(also 0.0.6 to 0.1.0)
Note: this applies to using the VectorTable
cassIO class both in the legacy
and the new version. If using another table abstraction for the target table,
some considerations are in order.
This simplistic tool works under a few assumptions:
- reasonably low amount of rows in the table (a few tens of thousands or so?). The point is that there is a full table scan in a loop at the heart of reading the legacy table.
- low frequency of writes to the table by the application. The strategy here would be: run a first migration, then update the app to point to the new table, then re-run the migration to make sure nothing is lost. This would have a transient time of occasional misses (the ones recovered by the second migration run), which are supposedly rare if writes are rare.
- important: the vector store undergoes writes of new rows only, i.e. no updates to existing rows. If this is the case, the migration logic needs to be made more sophisticated (with write timestamps and so on, something like
dsbulk
does).
If the migration fails, there is no incremental recovery.
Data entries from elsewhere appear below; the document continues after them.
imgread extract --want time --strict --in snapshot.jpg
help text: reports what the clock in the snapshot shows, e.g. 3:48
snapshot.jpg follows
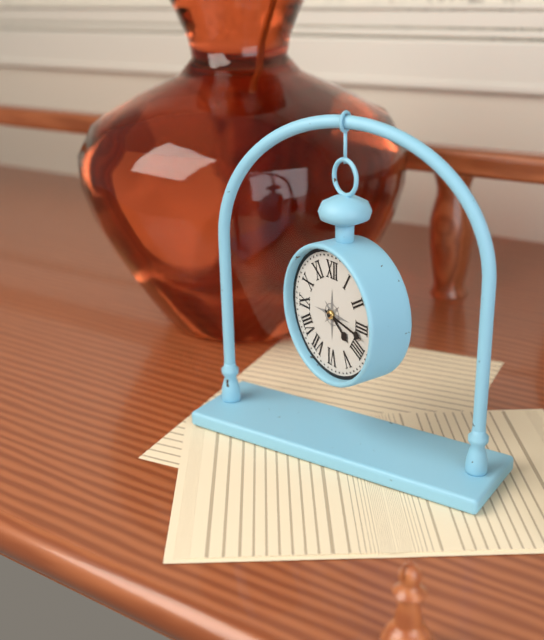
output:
4:17
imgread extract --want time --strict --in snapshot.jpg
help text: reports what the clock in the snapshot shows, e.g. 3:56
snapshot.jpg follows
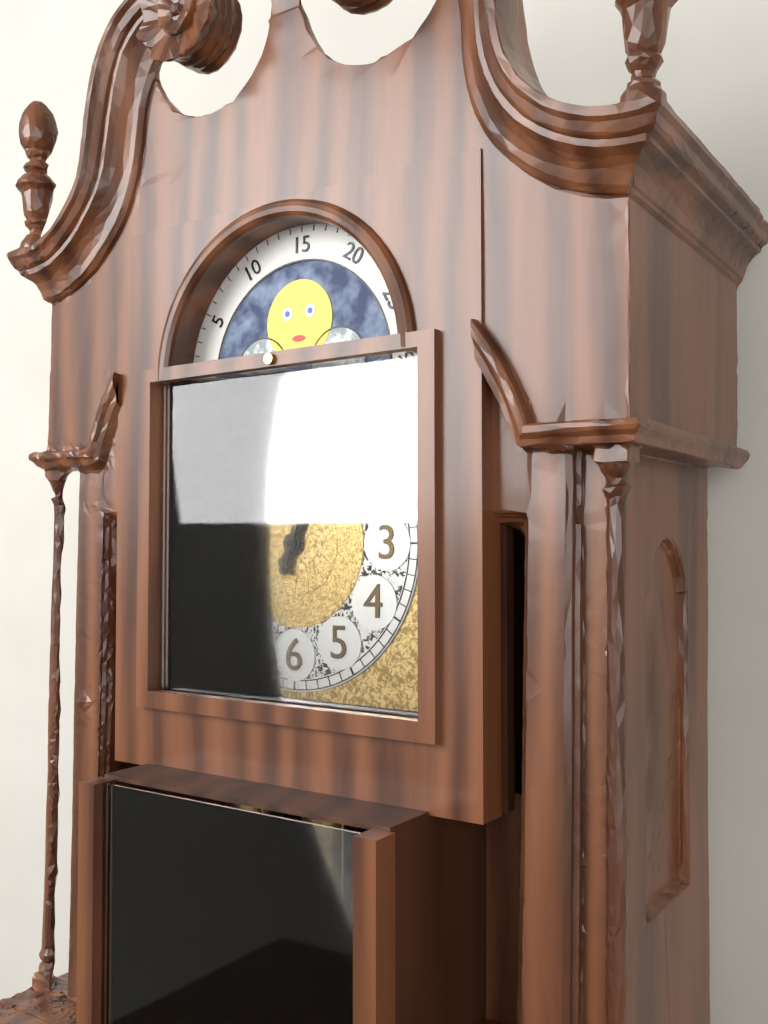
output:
1:03
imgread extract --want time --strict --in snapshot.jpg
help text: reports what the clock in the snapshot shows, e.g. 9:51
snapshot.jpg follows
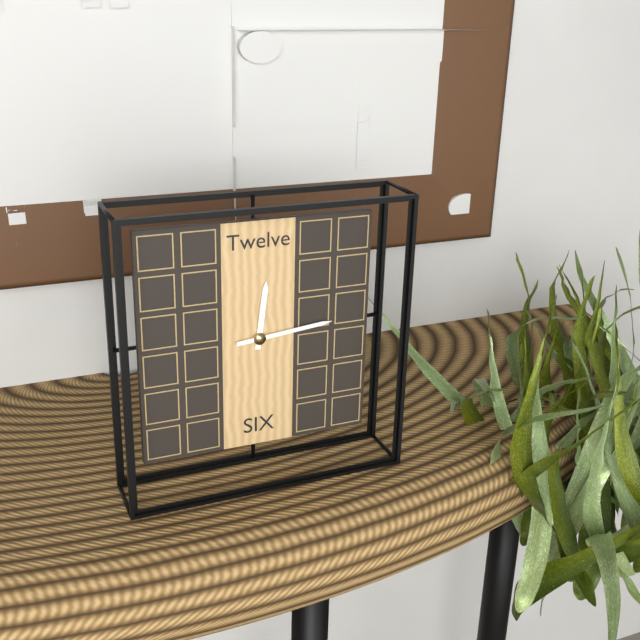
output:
12:14
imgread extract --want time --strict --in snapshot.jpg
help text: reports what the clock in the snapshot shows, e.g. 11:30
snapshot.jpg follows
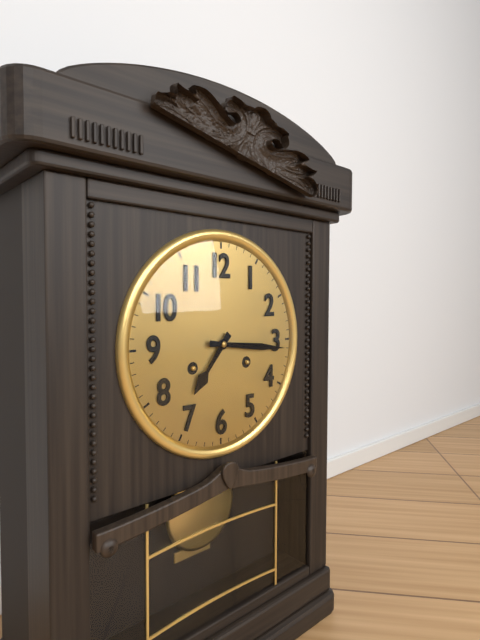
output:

It could be added in several ways, however for the time being one should re-launch the whole process.
In order to save on data transfer costs, reduce latencies (and possibly mitigate timeouts), it is recommended that the migration be run from within the same cloud provider and region as the database.
Tested from a home internet connection to Astra DB with 10k rows.
Set your secrets: cp template.env .env
and edit accordingly.
Note that there are two "source" table names defined: one is for a hypothetical "real" source table, another where, if you want, you can generate synthetic data to test the process.
This just sets up a table as created by 0.0.7 with a bunch of stuff in it. In a real setting this table is the one that already exists.
To emulate (that is, to test this migration on generated data),
check settings.py
, source your ../.env
and launch
create.py
.
Now for the migration you should switch to cassio==0.1.0 and let the library handle the target table for you, including creating it.
Note: even for a real migration (no "setup" step above), adjust settings.py
to your preferences. Source . ../.env
and then run migrate.py
.
The migration will read data from the OLD_TABLE
as defined in
settings.py
: it is up to you
to set this table name equal (or not) to the fake-data-table
you may have generated earlier.
The migrate.py
script will read from the legacy table with straight CQL
and use the cassIO (0.1.0
) abstraction to write to the new table.